The first thing a principle does is to kill someone. Which doesn't mean principles are a bad thing. On the contrary, it means if one believes in something, one has to be prepared to see it through, whatever the consequences.
The trouble is, Peter isn't certain he believes in his. People shouldn't be able to go around murdering other people with impunity, that much he's sure of; but it can't be the mere act of killing he objects to. He was a soldier, after all. He has shot men outright, and ordered countless others into the line of fire. They may not have been murdered, but they are just as dead. Nor does the body count end with the war. As an investigator, he has provoked deaths that would have been avoided, had he not poked his long nose in where it had no mandate to be. And as a witness for the prosecution, he has been directly responsible for several hangings. So many corpses rotting in the earth before their time because the world happens to contain Lord Peter Wimsey.
But service to a principle is not murder.

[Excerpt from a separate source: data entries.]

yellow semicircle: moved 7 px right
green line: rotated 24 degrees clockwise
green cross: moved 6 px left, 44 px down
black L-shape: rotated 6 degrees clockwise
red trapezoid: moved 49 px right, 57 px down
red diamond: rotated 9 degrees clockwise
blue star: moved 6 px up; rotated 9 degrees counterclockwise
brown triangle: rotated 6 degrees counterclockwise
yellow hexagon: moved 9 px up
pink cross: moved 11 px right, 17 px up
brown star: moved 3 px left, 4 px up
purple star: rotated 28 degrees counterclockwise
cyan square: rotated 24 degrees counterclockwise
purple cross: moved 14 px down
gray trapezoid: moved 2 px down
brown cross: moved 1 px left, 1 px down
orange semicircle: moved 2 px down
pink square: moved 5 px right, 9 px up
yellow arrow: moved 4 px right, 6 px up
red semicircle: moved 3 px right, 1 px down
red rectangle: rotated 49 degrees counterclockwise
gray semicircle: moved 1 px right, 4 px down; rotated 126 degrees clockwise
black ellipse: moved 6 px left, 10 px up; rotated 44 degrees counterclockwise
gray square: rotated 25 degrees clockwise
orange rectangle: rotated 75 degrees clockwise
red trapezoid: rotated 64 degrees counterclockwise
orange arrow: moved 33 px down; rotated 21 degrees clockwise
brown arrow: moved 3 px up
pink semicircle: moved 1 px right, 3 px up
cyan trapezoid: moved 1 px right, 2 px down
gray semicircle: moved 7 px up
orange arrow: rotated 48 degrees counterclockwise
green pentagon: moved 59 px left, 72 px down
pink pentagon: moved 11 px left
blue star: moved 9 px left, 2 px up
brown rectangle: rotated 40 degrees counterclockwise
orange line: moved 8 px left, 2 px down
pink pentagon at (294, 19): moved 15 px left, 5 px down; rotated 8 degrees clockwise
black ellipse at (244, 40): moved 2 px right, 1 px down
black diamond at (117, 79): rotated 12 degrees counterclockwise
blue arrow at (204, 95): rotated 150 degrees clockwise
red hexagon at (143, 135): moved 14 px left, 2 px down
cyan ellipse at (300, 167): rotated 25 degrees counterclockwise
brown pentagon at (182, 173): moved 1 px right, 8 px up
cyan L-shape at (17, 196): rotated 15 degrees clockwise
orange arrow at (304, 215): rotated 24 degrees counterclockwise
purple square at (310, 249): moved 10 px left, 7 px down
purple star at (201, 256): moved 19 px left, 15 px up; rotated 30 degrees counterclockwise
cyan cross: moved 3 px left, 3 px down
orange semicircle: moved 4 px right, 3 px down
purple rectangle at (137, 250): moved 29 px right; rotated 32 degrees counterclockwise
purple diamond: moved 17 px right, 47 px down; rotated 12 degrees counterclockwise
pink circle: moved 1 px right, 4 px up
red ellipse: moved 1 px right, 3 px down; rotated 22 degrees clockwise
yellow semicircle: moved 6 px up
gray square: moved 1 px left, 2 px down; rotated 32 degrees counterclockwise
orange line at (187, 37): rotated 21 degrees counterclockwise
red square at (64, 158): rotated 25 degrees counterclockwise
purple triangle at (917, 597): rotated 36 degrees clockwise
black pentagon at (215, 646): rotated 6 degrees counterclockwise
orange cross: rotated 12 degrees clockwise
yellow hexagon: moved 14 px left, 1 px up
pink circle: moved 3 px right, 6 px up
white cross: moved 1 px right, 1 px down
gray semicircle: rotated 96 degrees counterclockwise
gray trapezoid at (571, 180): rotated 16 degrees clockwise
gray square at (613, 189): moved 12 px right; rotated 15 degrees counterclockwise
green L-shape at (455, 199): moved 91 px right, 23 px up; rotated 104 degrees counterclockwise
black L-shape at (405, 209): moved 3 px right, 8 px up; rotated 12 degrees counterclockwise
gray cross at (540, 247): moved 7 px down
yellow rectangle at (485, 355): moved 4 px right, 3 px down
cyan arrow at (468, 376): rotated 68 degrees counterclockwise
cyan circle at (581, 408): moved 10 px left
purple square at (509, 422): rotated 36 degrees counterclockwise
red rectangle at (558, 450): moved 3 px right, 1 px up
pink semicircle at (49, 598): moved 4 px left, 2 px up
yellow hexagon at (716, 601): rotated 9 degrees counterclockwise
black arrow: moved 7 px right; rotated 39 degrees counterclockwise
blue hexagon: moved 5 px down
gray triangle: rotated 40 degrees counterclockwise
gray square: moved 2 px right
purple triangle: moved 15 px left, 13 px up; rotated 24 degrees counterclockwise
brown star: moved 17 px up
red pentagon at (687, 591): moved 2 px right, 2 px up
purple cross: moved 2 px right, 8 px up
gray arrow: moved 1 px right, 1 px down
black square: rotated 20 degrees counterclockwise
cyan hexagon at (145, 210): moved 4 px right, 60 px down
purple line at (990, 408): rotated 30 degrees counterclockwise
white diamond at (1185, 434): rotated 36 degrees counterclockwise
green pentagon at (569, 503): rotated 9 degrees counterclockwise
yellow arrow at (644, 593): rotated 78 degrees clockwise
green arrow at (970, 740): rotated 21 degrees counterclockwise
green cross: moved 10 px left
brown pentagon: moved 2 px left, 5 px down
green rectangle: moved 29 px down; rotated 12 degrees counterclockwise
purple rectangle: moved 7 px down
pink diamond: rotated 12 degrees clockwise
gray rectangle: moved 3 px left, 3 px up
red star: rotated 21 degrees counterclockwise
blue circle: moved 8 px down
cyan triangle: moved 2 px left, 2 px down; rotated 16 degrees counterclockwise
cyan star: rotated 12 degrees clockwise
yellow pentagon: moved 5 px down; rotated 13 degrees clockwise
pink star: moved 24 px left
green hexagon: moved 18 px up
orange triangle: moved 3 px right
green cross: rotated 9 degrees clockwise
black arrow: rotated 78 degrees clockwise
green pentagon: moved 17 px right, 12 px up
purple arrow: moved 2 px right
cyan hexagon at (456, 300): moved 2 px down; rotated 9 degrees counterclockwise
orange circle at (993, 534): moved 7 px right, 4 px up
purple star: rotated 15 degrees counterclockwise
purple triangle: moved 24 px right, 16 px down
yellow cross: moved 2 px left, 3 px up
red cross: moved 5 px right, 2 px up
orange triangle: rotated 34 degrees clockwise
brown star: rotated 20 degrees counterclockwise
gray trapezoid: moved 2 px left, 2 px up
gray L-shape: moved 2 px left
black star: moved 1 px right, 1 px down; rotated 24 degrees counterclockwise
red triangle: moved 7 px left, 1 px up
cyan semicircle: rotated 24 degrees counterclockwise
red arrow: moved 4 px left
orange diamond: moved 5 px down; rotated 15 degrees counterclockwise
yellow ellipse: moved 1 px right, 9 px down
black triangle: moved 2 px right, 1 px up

His principle is truth. At the beginning of a case, when the pieces and the players are nothing but an intellectual puzzle, veritas super omnia seems to him so self-evident that he feels no need to state it as an axiom. But towards the end, faced with the inescapable knowledge that if he proceeds someone will die, he clings to that principle as a drowning sailor clings to a spar, unsure if it will float or sink.
What if he's wrong?
It's not that he feels pity for Crutchley. If ever a man was the architect of his own demise, that man is Frank Crutchley - greedy, calculating, deliberately cruel. Not like Tallboy, poor devil, who had lashed out in desperation; or even Mary Whittaker, who had - at least until Lord Peter Wimsey poked his nose in - merely hastened a process already well under way. Crutchley had coldly planned and implemented the crushing of an old man's skull. He chose with open eyes the path that led to his sentence.
But what if he's wrong?
He doesn't want to think about Crutchley, but he can't seem to stop. The light is growing stronger in the east. Any minute now. Part of him is dimly aware of Harriet's arms around him, but his mind is with Crutchley, listening for the footsteps outside the cell door. They will be coming in now, binding his hands, leading him out. The other prisoners are banging on their doors and howling. Trapped in their separate cells. Now he's walking down the corridor, one step after another, one breath after another, until the rope tightens around his neck and -
- and a principle kills someone.
"Oh damn," says Peter, and starts to cry.